Thursday, July 30, 2009

Tomato Time

The tomato harvest has begun in my garden. I planted a small slicing variety called Northern Delight Ultra Early, and they've lived up to their name...I started harvesting my first tomatoes about two weeks ago, which is early for tomatoes around here. I wasn't sure what to expect from this variety; I thought they might be bland, but they've turned out to be sweet, tasty little tomatoes.

They're good little producers too, each plant is putting forth dozens of tomatoes. And they bloomed out in intervals, so the tomatoes are coming on in succession, which is convenient. They're a nice size for canning too. I fertilized them with kelp extract when I transplanted them and again when they started to set fruit. I also sprayed them with a kelp extract tea, which they seem to have liked. Despite being overcrowded, they've come out robust and disease-free. Here's my messy little "tomato orchard," you can see that they are all in containers and are more crowded than is ideal for tomatoes:

We've been having a warm and sunny summer, which also helped bring on the tomatoes in a timely fashion. The squash and cucumbers are loving the heat too. I'm a little worried about my peppers though; I planted a miniature red bell variety. There are lots of little peppers, but they don't seem to be getting any bigger. Like the tomatoes, the pepper plants are bit overcrowded as well, and I suspect that's the culprit. I'm waiting to see what happens...I have a feeling that we're going to be eating lots of little green peppers.

The summer is going by quickly; I can't believe July is nearly out. :)


  1. Nice pics. They have a dreamy/hazy quality.

  2. Rose,

    Your garden is very impressive to those of us with a black thumb of death. I would love to be a good gardener, but it doesn't come naturally to me. Kelp extract and kelp tea are your secrets? You may have inspired me to expand my garden next year beyond herbs.


  3. Hi Alicia,

    You shouldn't think of yourself as a "black thumb," even long-time gardeners have their defeats and failures, and there's always more to learn.

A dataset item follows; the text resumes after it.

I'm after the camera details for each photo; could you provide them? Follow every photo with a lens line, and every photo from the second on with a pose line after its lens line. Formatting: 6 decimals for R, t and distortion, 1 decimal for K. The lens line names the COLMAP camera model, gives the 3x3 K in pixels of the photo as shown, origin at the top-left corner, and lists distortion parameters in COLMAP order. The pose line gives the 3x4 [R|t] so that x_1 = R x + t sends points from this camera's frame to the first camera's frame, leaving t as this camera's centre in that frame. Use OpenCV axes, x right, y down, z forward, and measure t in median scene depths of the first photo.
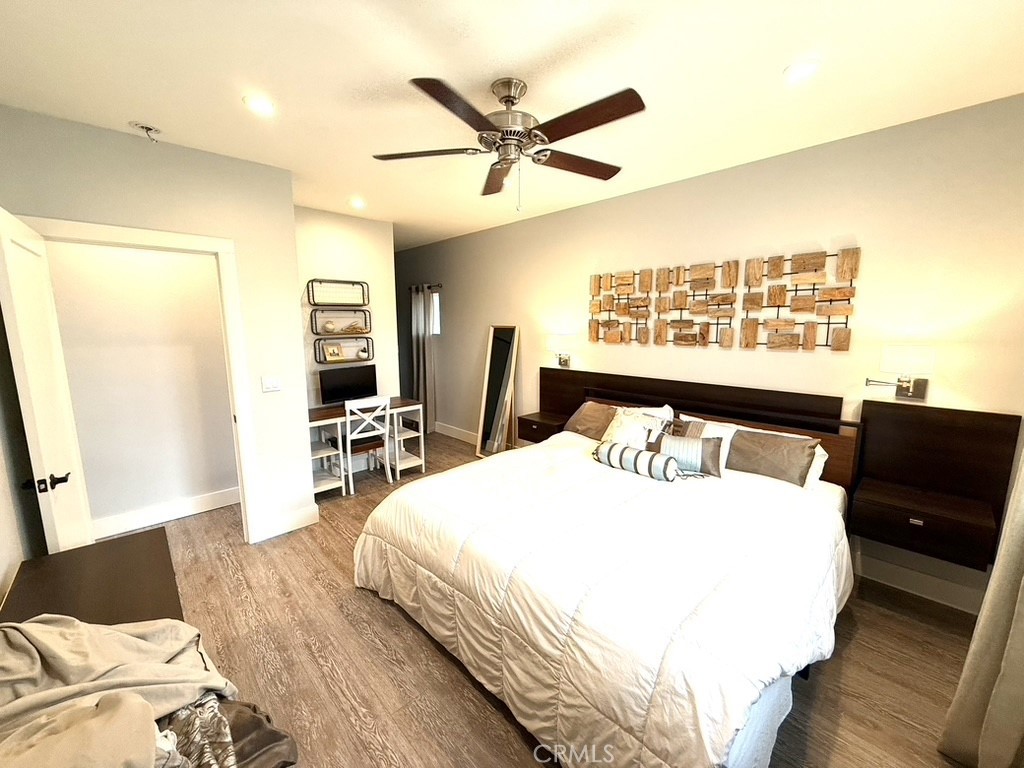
lens RADIAL K [[408.2, 0, 506.5], [0, 408.2, 384.8], [0, 0, 1]] dist [-0.000181, -0.000072]
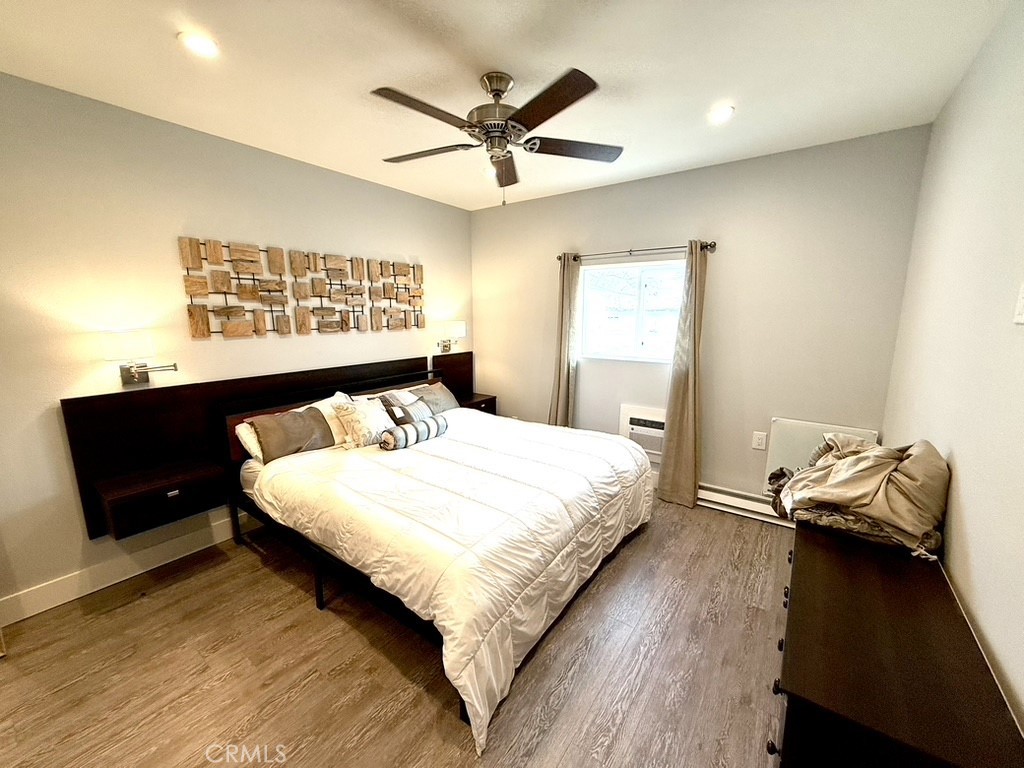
lens RADIAL K [[408.2, 0, 506.9], [0, 408.2, 387.1], [0, 0, 1]] dist [-0.000181, -0.000072]
pose [[-0.181242, -0.180599, 0.966714, -0.662417], [0.143284, 0.967655, 0.207639, -0.112364], [-0.972945, 0.176147, -0.149503, 0.741141]]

    Using sea kelp as an organic treatment for crops is a very old tradition, used along the coasts of northern Europe for centuries. It is pretty amazing stuff actually, and can improve yields, storage life, seed germination, and disease resistence in plants.

    I recently started some seeds for my autumn crops, and before putting them in the ground, I soaked them in a solution of kelp extract and water for about an hour...all the seeds germinated within 2 days. Albeit, the soil temperature played an important role, but I've never seen seeds germinate that quickly.

    The kelp extract that I buy has only traces of the "big three" fertilizer elelments Nitrogen, Phosphorus, and Potassium. But it is rich in minerals and plant chemicals that apparently help plants use and absorb minerals from the soil.

    When I first started using it,I was surprised. It doesn't seem like spraying plants with a mixture of kelp extract and water would do much, but I guess the plants have their own world of chemicals and interactions, and it works some pretty cool plant magic. Sorry about the long response... just got excited about kelp.

  4. Oh, and hi Shenandoah Vegan, thanks for commenting...and putting up with my pics...the dreamy quality is unintentional and has more to do with being out of focus...but hey, it's not a perfect world.

    I enjoy your blog...your photos are great and nicely presented, you're obviously a dab hand with the old camera.

  5. Rose,

    Thanks so much for the long response. I think you have me now..... I am going to give gardening another go. I will look for the kelp this weekend. Thanks for the gardening lesson, I needed it. ;)

  6. Thank you, Rose. Those were seriously kind words :)

    Tomatoes, behind mushrooms, are my favorite ingredient. I spend more money on heirloom tomatoes in the summer time than I'm willing to publicly admit!